• **TEXTAUSZUG**:

· · · ·

Besucherzahlen in den Filmtheatern lassen sich fast von der Wetterkarte ablesen.

Restaurant "Zur alten Filmkiste" im Ostseeheilbad Zingst © BAF


Die Sommerferien in unserer Region gehen zu Ende, die Urlauber kehren langsam zurück und verstopfen ab Montag wieder die Straßen in der Hauptstadt Berlin. Auch wir waren übers Wochenende verreist und haben den Ostseestrand an der 45 Kilometer langen Halbinsel Fischland-Darß-Zingst aufgesucht.

Bei wunderschönem, fast windstillem Wetter aalten sich dort tausende Besucher in der Sonne. Dabei fiel uns eines auf: Es gibt in Zingst kein Kino mehr. Vieles wurde abgerissen und durch Neubauten ersetzt. Das etwas versteckt liegende Restaurant "FILMKISTE", eine Reminiszenz der jetzigen Inhaberin an ihren Großvater, der einst Trickfilmer war, ist eine der wenigen Erinnerungen an alte Zeiten, als die Bilder noch das Laufen lernten.

Mondsichel im Sonnenuntergang an der Ostsee © BAF


Das Erlebnis des abendlichen Sonnenuntergangs, den Hunderte von Zuschauern auf der Seebrücke von Zingst an diesem Abend gemeinsam bewundern, muss als Ersatzbild genügen.

Allerdings gab es vor einigen Jahren im Nachbarort von Zingst, dem ca. 8km entfernt liegendem Ostseebad Prerow, wenigstens noch zur Urlaubszeit neben einem mobilen Zirkus ein temporäres Open-Air-Kino. Übrig geblieben ist davon nur der Kindersommer mit Vorführungen von Märchenfilmen für die "LÜTTEN" im Kulturkaten Kiek In, das der abendlichen Unterhaltung für die 'Kleinen' dient und recht gut besucht sein soll.

· · · ·

• **ENTNOMMENES MATERIAL**:
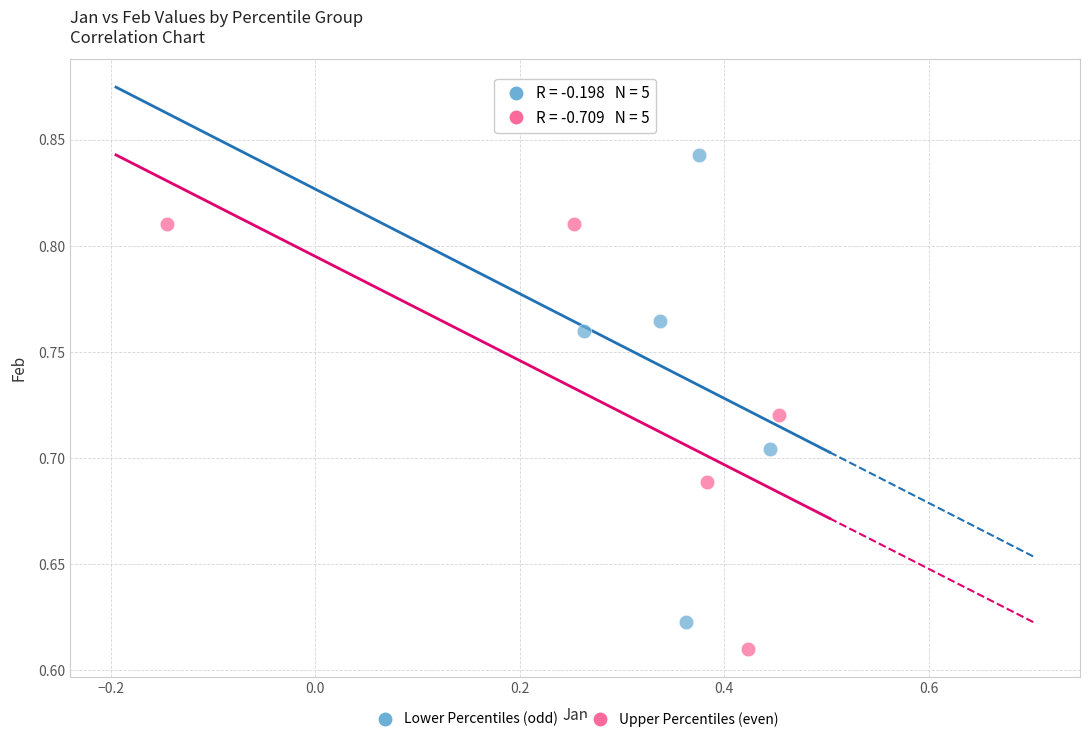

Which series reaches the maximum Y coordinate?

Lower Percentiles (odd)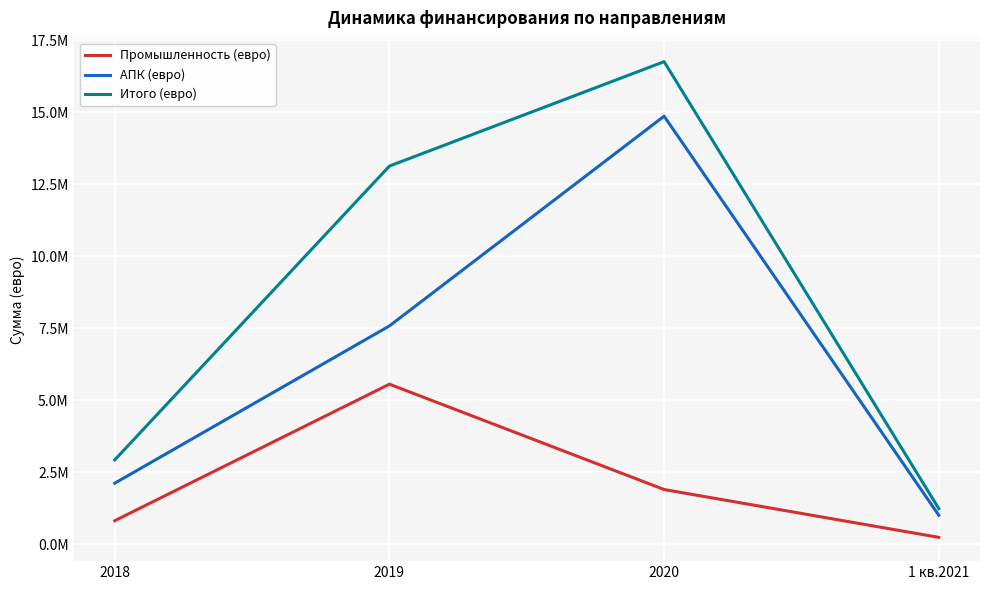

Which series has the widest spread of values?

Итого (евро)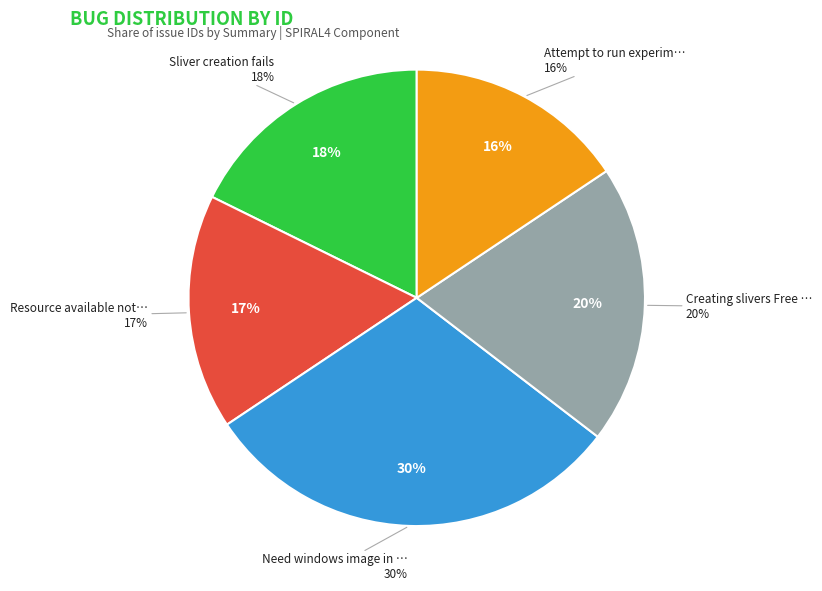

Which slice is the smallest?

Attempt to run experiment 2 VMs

· · · ·

• **AUFGABE**: Schreib aus dem Textauszug alles von "Allerdings gab es" bis hinunter zu "besucht sein soll." noch einmal ab und tausche dabei "Zirkus" gegen "Jahrmarkt". Die Einträge haben mit dem Textauszug nichts zu tun.

• **ERGEBNIS**:
Allerdings gab es vor einigen Jahren im Nachbarort von Zingst, dem ca. 8km entfernt liegendem Ostseebad Prerow, wenigstens noch zur Urlaubszeit neben einem mobilen Jahrmarkt ein temporäres Open-Air-Kino. Übrig geblieben ist davon nur der Kindersommer mit Vorführungen von Märchenfilmen für die "LÜTTEN" im Kulturkaten Kiek In, das der abendlichen Unterhaltung für die 'Kleinen' dient und recht gut besucht sein soll.